> _Request_: All the entries, exactly as they read, must be written out again.

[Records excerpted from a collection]
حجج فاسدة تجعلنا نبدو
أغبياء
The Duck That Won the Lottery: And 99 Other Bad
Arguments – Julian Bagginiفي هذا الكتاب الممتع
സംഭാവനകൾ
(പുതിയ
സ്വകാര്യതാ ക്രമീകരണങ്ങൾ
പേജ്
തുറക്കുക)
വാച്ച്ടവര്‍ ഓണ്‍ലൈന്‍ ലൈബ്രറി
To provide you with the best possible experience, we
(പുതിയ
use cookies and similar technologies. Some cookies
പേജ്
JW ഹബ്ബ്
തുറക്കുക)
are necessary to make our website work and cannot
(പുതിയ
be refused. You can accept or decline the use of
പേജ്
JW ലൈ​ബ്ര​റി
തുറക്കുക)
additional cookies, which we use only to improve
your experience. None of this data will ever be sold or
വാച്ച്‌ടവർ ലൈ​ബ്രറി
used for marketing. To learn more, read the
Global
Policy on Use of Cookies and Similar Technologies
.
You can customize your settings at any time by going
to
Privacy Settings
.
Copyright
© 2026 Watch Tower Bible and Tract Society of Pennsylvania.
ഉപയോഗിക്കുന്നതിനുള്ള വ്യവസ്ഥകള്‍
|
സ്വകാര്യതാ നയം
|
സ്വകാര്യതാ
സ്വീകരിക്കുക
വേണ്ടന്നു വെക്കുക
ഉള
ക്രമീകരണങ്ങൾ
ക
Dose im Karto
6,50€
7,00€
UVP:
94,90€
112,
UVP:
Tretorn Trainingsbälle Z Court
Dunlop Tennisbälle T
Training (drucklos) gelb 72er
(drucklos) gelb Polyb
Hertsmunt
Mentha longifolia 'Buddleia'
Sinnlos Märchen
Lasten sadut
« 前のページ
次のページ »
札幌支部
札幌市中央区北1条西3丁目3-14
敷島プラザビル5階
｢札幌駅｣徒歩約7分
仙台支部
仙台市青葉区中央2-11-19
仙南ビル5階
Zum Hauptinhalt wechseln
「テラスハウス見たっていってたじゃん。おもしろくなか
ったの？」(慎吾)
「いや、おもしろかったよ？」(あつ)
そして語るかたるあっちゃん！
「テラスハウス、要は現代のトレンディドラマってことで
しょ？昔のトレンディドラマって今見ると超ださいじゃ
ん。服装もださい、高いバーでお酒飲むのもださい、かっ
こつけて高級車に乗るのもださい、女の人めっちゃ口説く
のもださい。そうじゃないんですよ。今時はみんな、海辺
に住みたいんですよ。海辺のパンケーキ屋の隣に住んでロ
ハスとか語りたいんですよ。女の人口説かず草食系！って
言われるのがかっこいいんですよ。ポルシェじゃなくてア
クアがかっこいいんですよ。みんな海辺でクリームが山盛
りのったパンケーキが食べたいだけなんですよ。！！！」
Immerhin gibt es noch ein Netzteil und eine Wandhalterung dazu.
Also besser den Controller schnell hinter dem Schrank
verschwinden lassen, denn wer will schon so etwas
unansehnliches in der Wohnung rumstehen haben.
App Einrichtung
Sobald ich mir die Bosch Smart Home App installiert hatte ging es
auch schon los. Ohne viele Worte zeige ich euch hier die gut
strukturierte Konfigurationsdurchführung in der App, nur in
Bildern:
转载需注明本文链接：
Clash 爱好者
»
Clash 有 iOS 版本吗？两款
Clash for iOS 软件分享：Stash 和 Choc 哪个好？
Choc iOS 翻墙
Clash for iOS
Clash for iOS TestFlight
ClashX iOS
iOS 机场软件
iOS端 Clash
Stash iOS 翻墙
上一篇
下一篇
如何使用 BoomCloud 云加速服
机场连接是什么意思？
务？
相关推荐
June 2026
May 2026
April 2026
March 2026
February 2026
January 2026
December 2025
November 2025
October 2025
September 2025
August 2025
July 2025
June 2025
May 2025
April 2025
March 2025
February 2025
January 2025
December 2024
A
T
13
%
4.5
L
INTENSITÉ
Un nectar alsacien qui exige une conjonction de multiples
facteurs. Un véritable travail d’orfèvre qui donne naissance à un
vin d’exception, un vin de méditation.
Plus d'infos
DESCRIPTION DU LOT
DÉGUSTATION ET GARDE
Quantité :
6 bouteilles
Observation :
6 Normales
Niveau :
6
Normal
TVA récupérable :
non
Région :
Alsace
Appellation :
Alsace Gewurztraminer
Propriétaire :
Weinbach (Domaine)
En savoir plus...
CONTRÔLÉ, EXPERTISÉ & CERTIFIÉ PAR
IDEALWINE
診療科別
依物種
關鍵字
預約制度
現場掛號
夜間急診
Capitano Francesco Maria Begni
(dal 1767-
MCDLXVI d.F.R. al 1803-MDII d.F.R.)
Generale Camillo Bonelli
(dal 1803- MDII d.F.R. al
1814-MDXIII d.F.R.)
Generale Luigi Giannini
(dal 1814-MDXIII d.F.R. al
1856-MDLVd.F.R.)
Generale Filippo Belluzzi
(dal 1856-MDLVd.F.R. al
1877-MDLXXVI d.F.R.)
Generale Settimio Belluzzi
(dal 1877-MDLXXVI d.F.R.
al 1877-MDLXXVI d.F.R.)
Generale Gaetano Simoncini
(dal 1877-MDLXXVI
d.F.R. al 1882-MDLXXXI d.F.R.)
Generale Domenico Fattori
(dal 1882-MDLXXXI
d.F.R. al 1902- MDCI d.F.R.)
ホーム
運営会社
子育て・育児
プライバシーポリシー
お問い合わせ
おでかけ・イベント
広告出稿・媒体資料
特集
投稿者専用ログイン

> _Worked solution_:
حجج فاسدة تجعلنا نبدو
أغبياء
The Duck That Won the Lottery: And 99 Other Bad
Arguments – Julian Bagginiفي هذا الكتاب الممتع
സംഭാവനകൾ
(പുതിയ
സ്വകാര്യതാ ക്രമീകരണങ്ങൾ
പേജ്
തുറക്കുക)
വാച്ച്ടവര്‍ ഓണ്‍ലൈന്‍ ലൈബ്രറി
To provide you with the best possible experience, we
(പുതിയ
use cookies and similar technologies. Some cookies
പേജ്
JW ഹബ്ബ്
തുറക്കുക)
are necessary to make our website work and cannot
(പുതിയ
be refused. You can accept or decline the use of
പേജ്
JW ലൈ​ബ്ര​റി
തുറക്കുക)
additional cookies, which we use only to improve
your experience. None of this data will ever be sold or
വാച്ച്‌ടവർ ലൈ​ബ്രറി
used for marketing. To learn more, read the
Global
Policy on Use of Cookies and Similar Technologies
.
You can customize your settings at any time by going
to
Privacy Settings
.
Copyright
© 2026 Watch Tower Bible and Tract Society of Pennsylvania.
ഉപയോഗിക്കുന്നതിനുള്ള വ്യവസ്ഥകള്‍
|
സ്വകാര്യതാ നയം
|
സ്വകാര്യതാ
സ്വീകരിക്കുക
വേണ്ടന്നു വെക്കുക
ഉള
ക്രമീകരണങ്ങൾ
ക
Dose im Karto
6,50€
7,00€
UVP:
94,90€
112,
UVP:
Tretorn Trainingsbälle Z Court
Dunlop Tennisbälle T
Training (drucklos) gelb 72er
(drucklos) gelb Polyb
Hertsmunt
Mentha longifolia 'Buddleia'
Sinnlos Märchen
Lasten sadut
« 前のページ
次のページ »
札幌支部
札幌市中央区北1条西3丁目3-14
敷島プラザビル5階
｢札幌駅｣徒歩約7分
仙台支部
仙台市青葉区中央2-11-19
仙南ビル5階
Zum Hauptinhalt wechseln
「テラスハウス見たっていってたじゃん。おもしろくなか
ったの？」(慎吾)
「いや、おもしろかったよ？」(あつ)
そして語るかたるあっちゃん！
「テラスハウス、要は現代のトレンディドラマってことで
しょ？昔のトレンディドラマって今見ると超ださいじゃ
ん。服装もださい、高いバーでお酒飲むのもださい、かっ
こつけて高級車に乗るのもださい、女の人めっちゃ口説く
のもださい。そうじゃないんですよ。今時はみんな、海辺
に住みたいんですよ。海辺のパンケーキ屋の隣に住んでロ
ハスとか語りたいんですよ。女の人口説かず草食系！って
言われるのがかっこいいんですよ。ポルシェじゃなくてア
クアがかっこいいんですよ。みんな海辺でクリームが山盛
りのったパンケーキが食べたいだけなんですよ。！！！」
Immerhin gibt es noch ein Netzteil und eine Wandhalterung dazu.
Also besser den Controller schnell hinter dem Schrank
verschwinden lassen, denn wer will schon so etwas
unansehnliches in der Wohnung rumstehen haben.
App Einrichtung
Sobald ich mir die Bosch Smart Home App installiert hatte ging es
auch schon los. Ohne viele Worte zeige ich euch hier die gut
strukturierte Konfigurationsdurchführung in der App, nur in
Bildern:
转载需注明本文链接：
Clash 爱好者
»
Clash 有 iOS 版本吗？两款
Clash for iOS 软件分享：Stash 和 Choc 哪个好？
Choc iOS 翻墙
Clash for iOS
Clash for iOS TestFlight
ClashX iOS
iOS 机场软件
iOS端 Clash
Stash iOS 翻墙
上一篇
下一篇
如何使用 BoomCloud 云加速服
机场连接是什么意思？
务？
相关推荐
June 2026
May 2026
April 2026
March 2026
February 2026
January 2026
December 2025
November 2025
October 2025
September 2025
August 2025
July 2025
June 2025
May 2025
April 2025
March 2025
February 2025
January 2025
December 2024
A
T
13
%
4.5
L
INTENSITÉ
Un nectar alsacien qui exige une conjonction de multiples
facteurs. Un véritable travail d’orfèvre qui donne naissance à un
vin d’exception, un vin de méditation.
Plus d'infos
DESCRIPTION DU LOT
DÉGUSTATION ET GARDE
Quantité :
6 bouteilles
Observation :
6 Normales
Niveau :
6
Normal
TVA récupérable :
non
Région :
Alsace
Appellation :
Alsace Gewurztraminer
Propriétaire :
Weinbach (Domaine)
En savoir plus...
CONTRÔLÉ, EXPERTISÉ & CERTIFIÉ PAR
IDEALWINE
診療科別
依物種
關鍵字
預約制度
現場掛號
夜間急診
Capitano Francesco Maria Begni
(dal 1767-
MCDLXVI d.F.R. al 1803-MDII d.F.R.)
Generale Camillo Bonelli
(dal 1803- MDII d.F.R. al
1814-MDXIII d.F.R.)
Generale Luigi Giannini
(dal 1814-MDXIII d.F.R. al
1856-MDLVd.F.R.)
Generale Filippo Belluzzi
(dal 1856-MDLVd.F.R. al
1877-MDLXXVI d.F.R.)
Generale Settimio Belluzzi
(dal 1877-MDLXXVI d.F.R.
al 1877-MDLXXVI d.F.R.)
Generale Gaetano Simoncini
(dal 1877-MDLXXVI
d.F.R. al 1882-MDLXXXI d.F.R.)
Generale Domenico Fattori
(dal 1882-MDLXXXI
d.F.R. al 1902- MDCI d.F.R.)
ホーム
運営会社
子育て・育児
プライバシーポリシー
お問い合わせ
おでかけ・イベント
広告出稿・媒体資料
特集
投稿者専用ログイン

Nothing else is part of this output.